- [Work instructions]: Repeat the data below word for word, leaving out the pictures.

(Stored entries)
>>>>
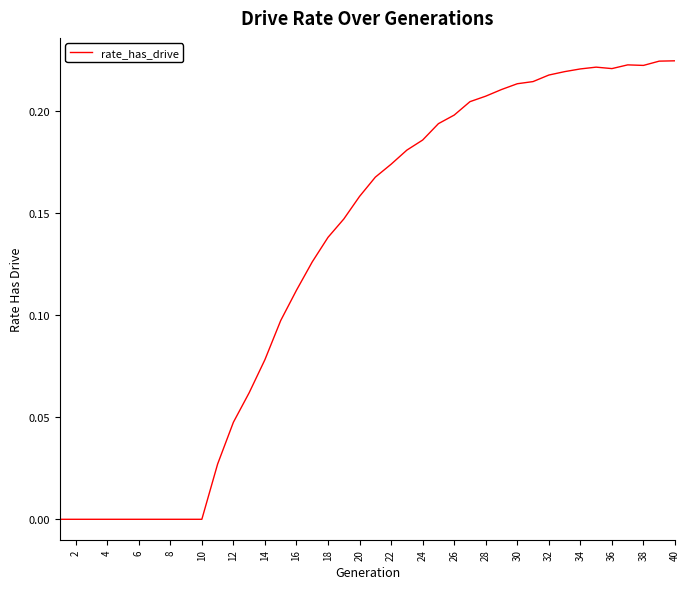

Does the chart display data point markers on the line(s)?

No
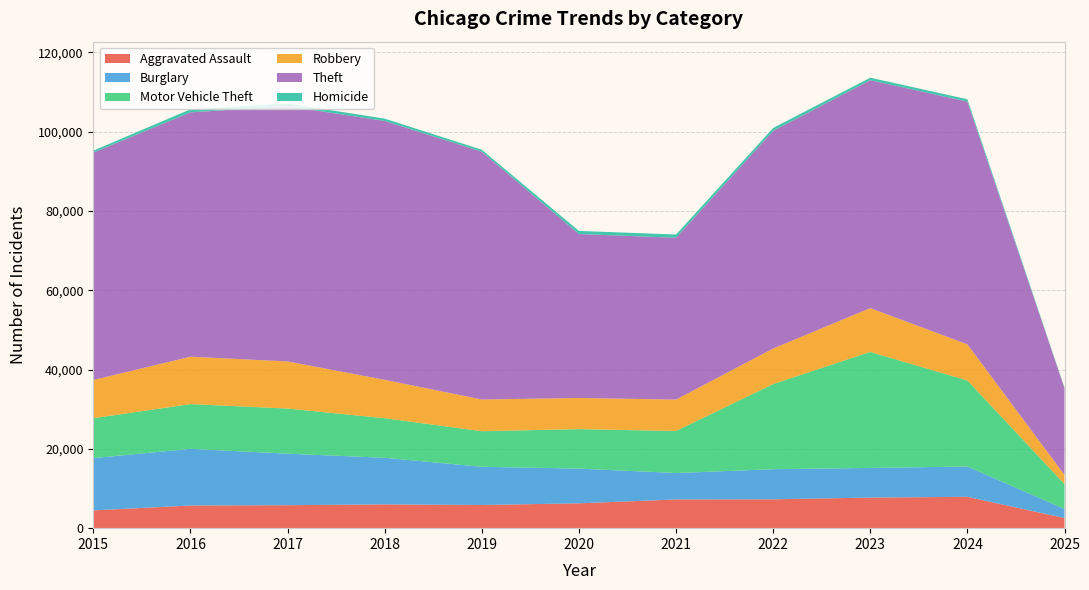

Reading right to left, what are all the values shown in this chart?

Aggravated Assault: 2547	7900	7712	7281	7242	6265	5841	6002	5793	5713	4480
Burglary: 2293	7650	7484	7594	6662	8758	9638	11747	13001	14289	13184
Motor Vehicle Theft: 6290	21695	29253	21470	10605	9959	8978	9985	11380	11285	10068
Robbery: 2310	9123	11053	8965	7920	7855	7995	9681	11881	11960	9638
Theft: 21845	61222	57481	54897	40820	41349	62498	65290	64386	61623	57352
Homicide: 152	587	630	728	806	787	499	588	672	786	496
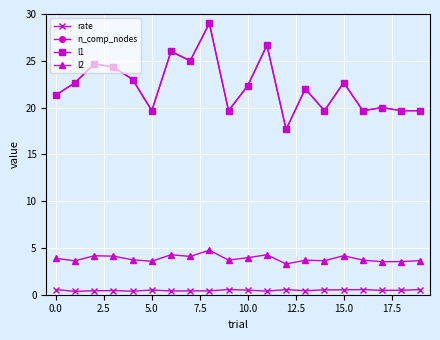

What is the value of the rate point at the 8th from the left?

0.4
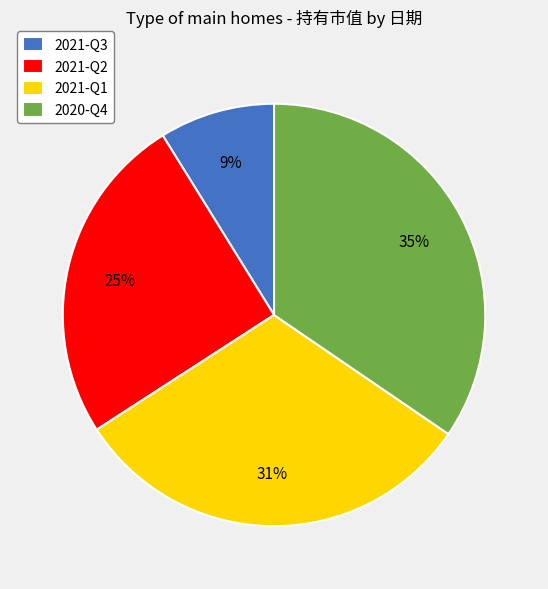

Is it true that 2021-Q1 is 22% of the pie?

False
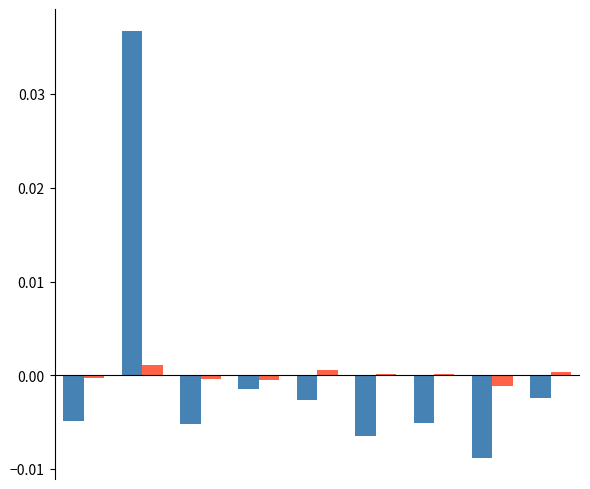

How many groups of bars are there?

9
<<<<
- [Reply to the task]:
Does the chart display data point markers on the line(s)?

No

Reading right to left, what are all the values shown in this chart?

Aggravated Assault: 2547	7900	7712	7281	7242	6265	5841	6002	5793	5713	4480
Burglary: 2293	7650	7484	7594	6662	8758	9638	11747	13001	14289	13184
Motor Vehicle Theft: 6290	21695	29253	21470	10605	9959	8978	9985	11380	11285	10068
Robbery: 2310	9123	11053	8965	7920	7855	7995	9681	11881	11960	9638
Theft: 21845	61222	57481	54897	40820	41349	62498	65290	64386	61623	57352
Homicide: 152	587	630	728	806	787	499	588	672	786	496

What is the value of the rate point at the 8th from the left?

0.4

Is it true that 2021-Q1 is 22% of the pie?

False

How many groups of bars are there?

9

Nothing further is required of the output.